Pipeline executions across CI/CD/STO are not advancing as anticipated, with some even getting stuck across various customers in the prod2 cluster.

Timelines

Time (PST)	Event
08:50 am	System instability alert was received and investigation was initiated.
09:20 am	Identified the culprit configuration that led to increased load on our systems.
10:00 am	Increased resource allocation to help with increased load.
10:15 am	Updated the invalid configuration from the system to make it valid.
11:00 am	Systems back to normal

RCA

The Harness pipeline engine functions within a microservice ecosystem, working alongside various framework components to manage expressions. These expressions often involve variables and configuration files, which can be stored in Git repositories. One of these configuration file contained a self-referential expression. This recursive reference repeatedly called for the resolution of the same configuration file, triggering a loop that led the service to exhaust its resources.

Resolution

We've refactored the configuration to remove the recursive reference and restarted the service. Additionally, we've deployed hotfixes to prevent the reintroduction of such configurations and implemented mechanisms to auto-detect and halt recursion within the service.

Additional Action Items

To expedite the RCA and mitigate incidents promptly, we're implementing additional logging and alerting mechanisms to detect specific instabilities. This will enhance our ability to identify and address issues swiftly.

Posted Mar 27, 2024 - 18:10 PDT

Resolved

This incident has been resolved. All pipelines should be running with normal latency.

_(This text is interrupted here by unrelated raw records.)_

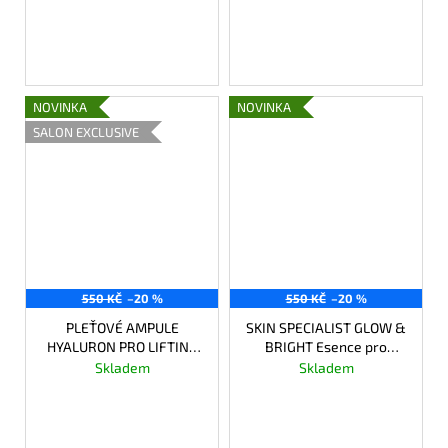
DO KOŠÍKU
DO KOŠÍKU
NOVINKA
NOVINKA
SALON EXCLUSIVE
550 KČ
–20 %
550 KČ
–20 %
PLEŤOVÉ AMPULE
SKIN SPECIALIST GLOW &
HYALURON PRO LIFTING
BRIGHT Esence pro
A HYDRATACI PLETI
zářivou pleť a bezchybně
Skladem
Skladem
sjednocený tón pleti
440 Kč
440 Kč
Měrná
88 Kč / 1 ks
cena:
DO KOŠÍKU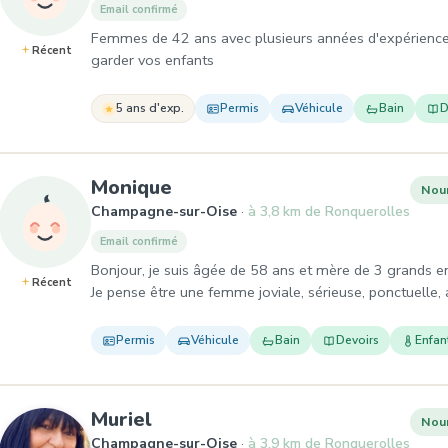
Email confirmé
Femmes de 42 ans avec plusieurs années d'expériences
Récent
garder vos enfants
5 ans d'exp.
Permis
Véhicule
Bain
D
, Nounou à Champagne-sur-
Monique
Nou
Champagne-sur-Oise
à 3,8 km de Ronquerolles
Email confirmé
Bonjour, je suis âgée de 58 ans et mère de 3 grands enf
Récent
Je pense être une femme joviale, sérieuse, ponctuelle,
Permis
Véhicule
Bain
Devoirs
Enfan
, Nounou à Champagne-sur-Oi
Muriel
Nou
Champagne-sur-Oise
à 3,9 km de Ronquerolles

Posted Mar 26, 2024 - 11:07 PDT

Monitoring

Pipelines are running with healthy metrics and we are currently monitoring the systems

Posted Mar 26, 2024 - 10:31 PDT

Update

We have identified a possible cause, and are continuing to investigate the source of the issue.

Posted Mar 26, 2024 - 10:15 PDT

Investigating

Our engineering teams have discovered the pipelines are not running smoothly and are working towards identifying the issue at the earliest possible.

Posted Mar 26, 2024 - 09:00 PDT

This incident affected: Prod 2 (Continuous Delivery - Next Generation (CDNG)).